From the detected edge, we want a list in which the boundary of the chromosome is traced in order. The bwtraceboundary function of Matlab takes care of that. The freeman vector code starts with assigning the numerical code based on the position of the previous boundary pixel. To determine that, we check the difference between the pixel coordinates of the adjacent boundary pixels. The image below summarize the y- (row) and x-coordinate (column) difference with respect to the position of the previous pixel P. 



Based on this, 8 conditions were set to determine the direction of the next boundary pixel and assign the corresponding numerical code. From the numerical code, the gradient was calculated by getting the difference between the adjacent cells then the running sum of three consecutive cells. The positive values then are the convexities and the negative values are the concavities. Zero values are the part of the contour which are straight. What we want to find are the corners which will set as a guide to rotate the image. The corners can be considered as convex curves therefore the positive running sum values. 

Another problem encountered was detecting multiple convexities on the contour. Some additional convexities were due sudden bumps on the detected edge. Ma'am Jing suggested that we resize the image expecting that when you make the image smaller the rough part of the contour will diminish accordingly. Later on, she also introduced Fourier descriptor to smoothen our edges. I applied both to my image. 

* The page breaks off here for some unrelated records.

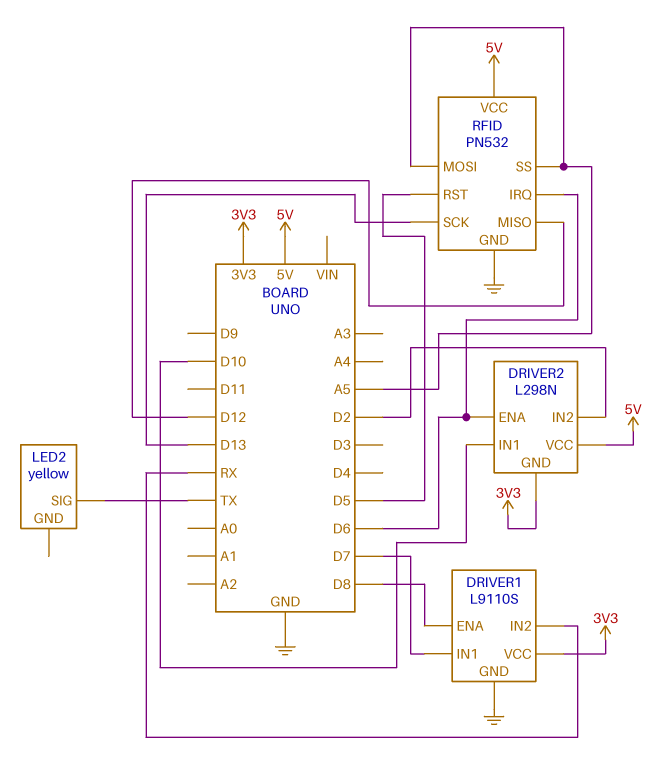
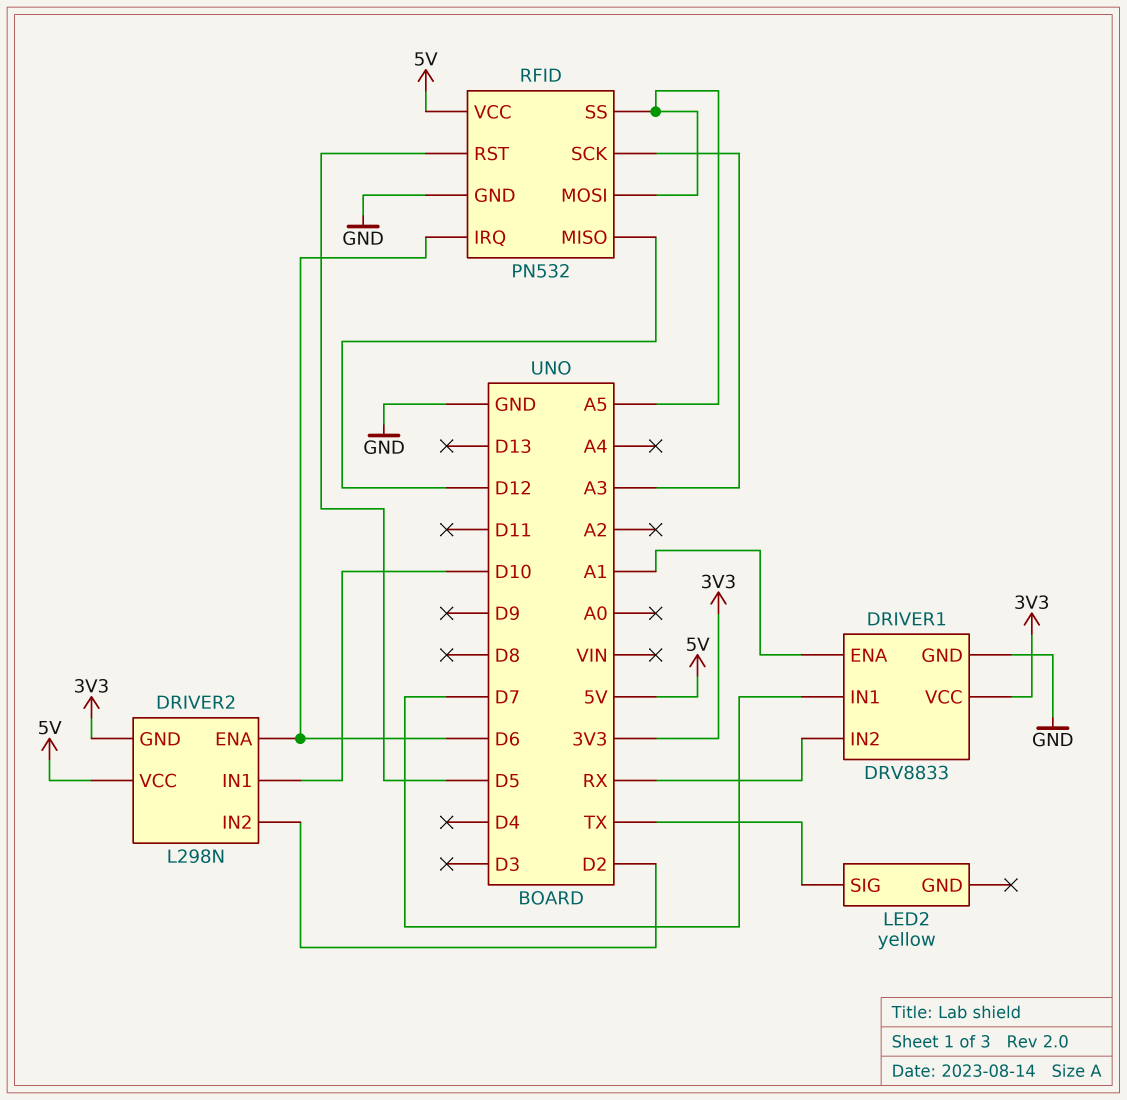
DRIVER1: L9110S -> DRV8833
DRIVER1 pin ENA: D8 -> A1
RFID pin SCK: D13 -> A3

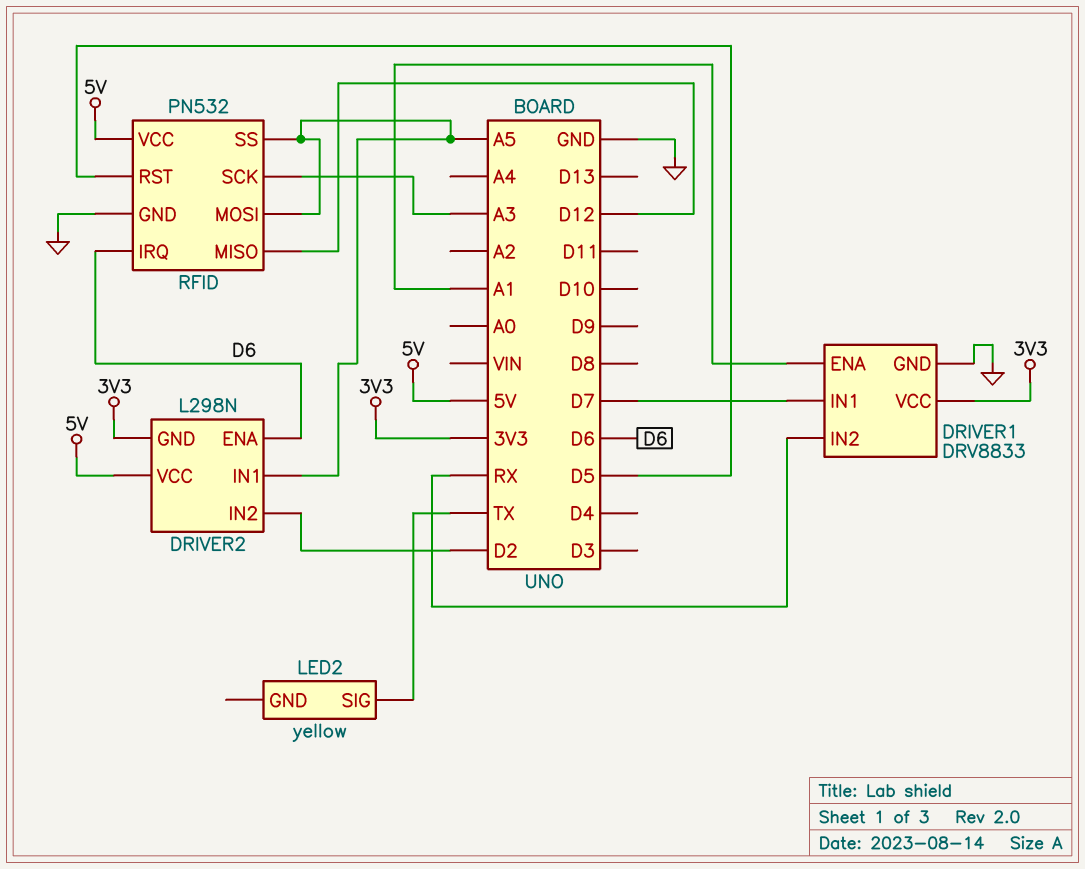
DRIVER2 pin IN1: D10 -> A5

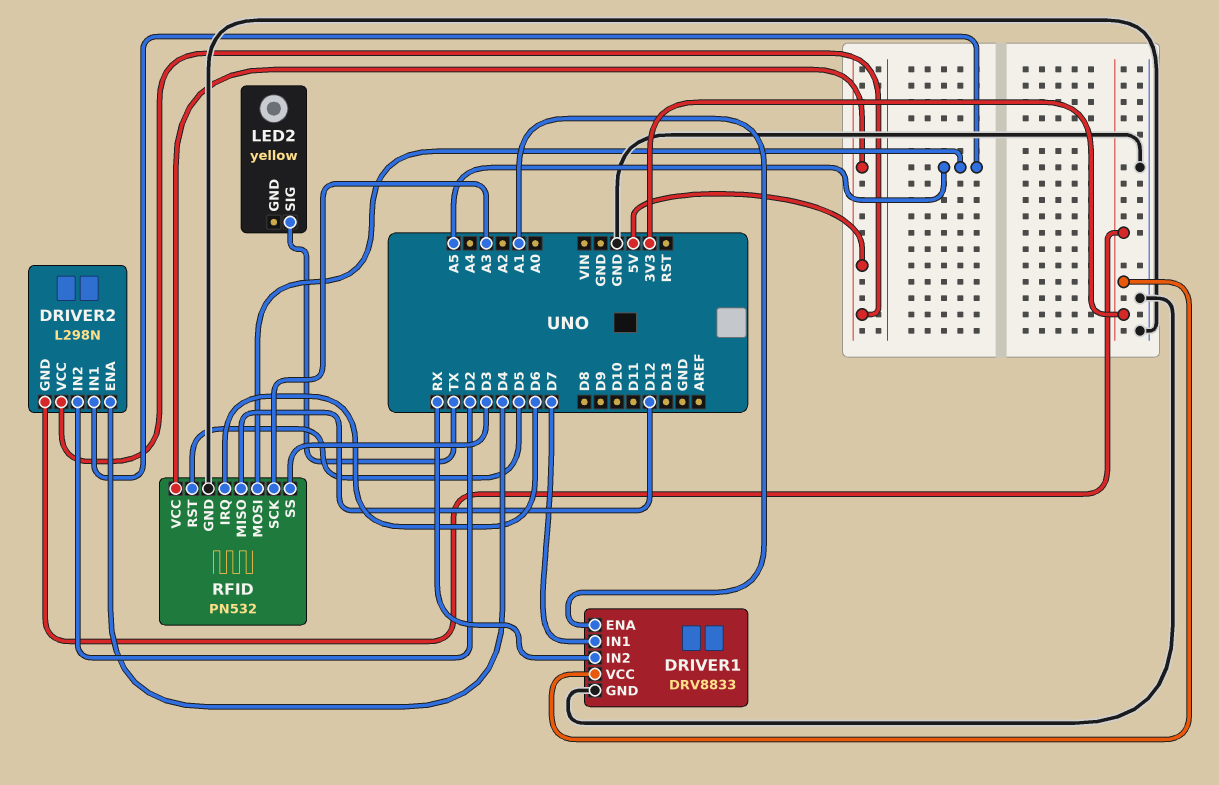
DRIVER2 pin ENA: D6 -> D4
RFID pin SS: A5 -> D3

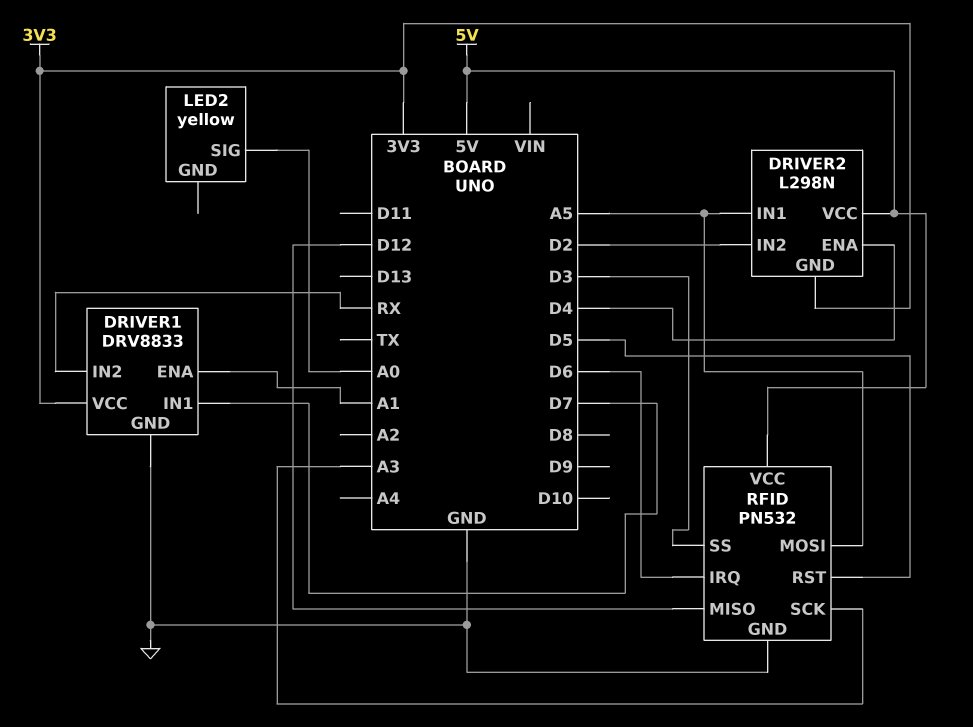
LED2 pin SIG: TX -> A0

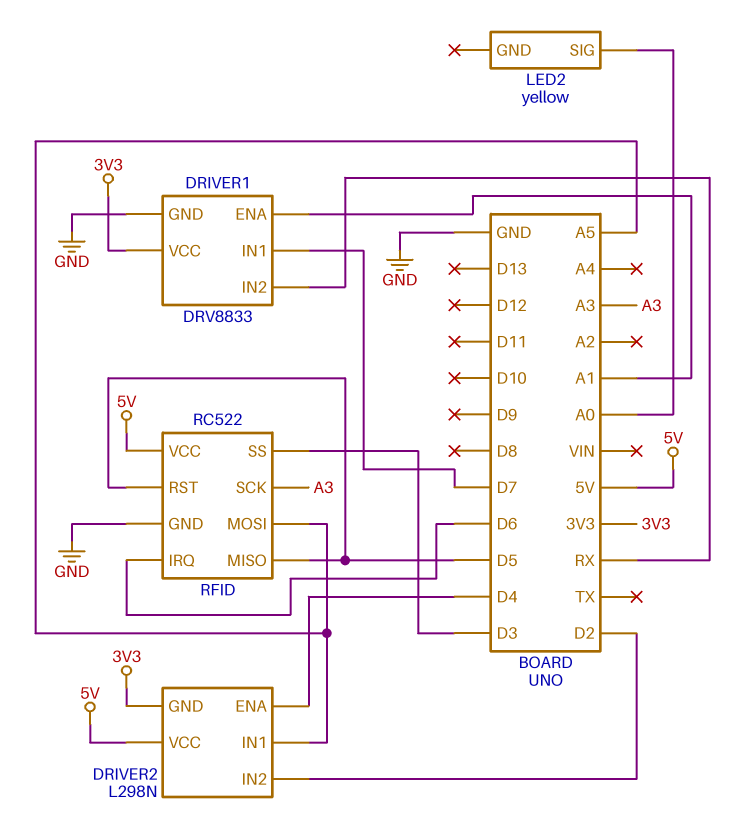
RFID: PN532 -> RC522
RFID pin MISO: D12 -> D5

Fourier descriptor express the x- and y-coordinates of the contour pixels as a complex number then taking its Fourier transform. A mask was used which set the high frequencies to be zero in order to remove the unnecessary information. Figure below shows the Fourier transform with and without the filter. 

Fourier transform of the contour (left) and that with the mask applied (right). 

The resulting edge was now smoothened as shown in the image below.

Edge of the chromosome (left) and its smoothened version (right).

Multiple detection of the convexities was still an issue but they decreased considerably. I set a condition for the corners to have three consecutive positive running sum values. From the figure below, the green circles on the edge represent those part of the contour with three consecutive positive running sum values.

Edge of the image with green circles as the detected convexities.

I tried to detect just the corners from the convexities but any other ways and conditions I chose were not that successful. Either there would still be convexities on other parts of the edge or failure of detecting the supposed corners entirely. The best that I could do to automate the code is that from the multiple detected corners, I look for two points that have the largest distance between them. Since these two points should be on the other side of the chromosome, the line that can be formed from these two points is the approximate alignment of the chromosome. Determining the equation of this line won't be needed. I just need to compute the angle from the vertical using tangent function to know how much rotation show be used to align the chromosome upright. Image below is the resulting rotated image.

Rotated chromosome image.

I used the same method for other cropped chromosome images. I just applied some morphological image to eliminate the bands inside the chromosomes. Different filters were used in the FT of the contour in order to smoothen the edges of different images.


The figure above consists of the set of chromosome images (left), edge images with detected corners (middle) and the rotated images (right). I can say that the code successfully align chromosome images with different orientations.

--
Reference
[1] Piper, Jim, and Erik Granum. "On fully automatic feature measurement for banded chromosome classification." cytometry 10.3 (1989): 242-255.
[2] Freeman, Herbert. "On the encoding of arbitrary geometric configurations." Electronic Computers, IRE Transactions on 2 (1961): 260-268.
[3] Balista, Junius André F., Maricor N. Soriano, and Caesar A. Saloma. "Compact time-independent pattern representation of entire human gait cycle for tracking of gait irregularities." Pattern Recognition Letters 31.1 (2010): 20-27.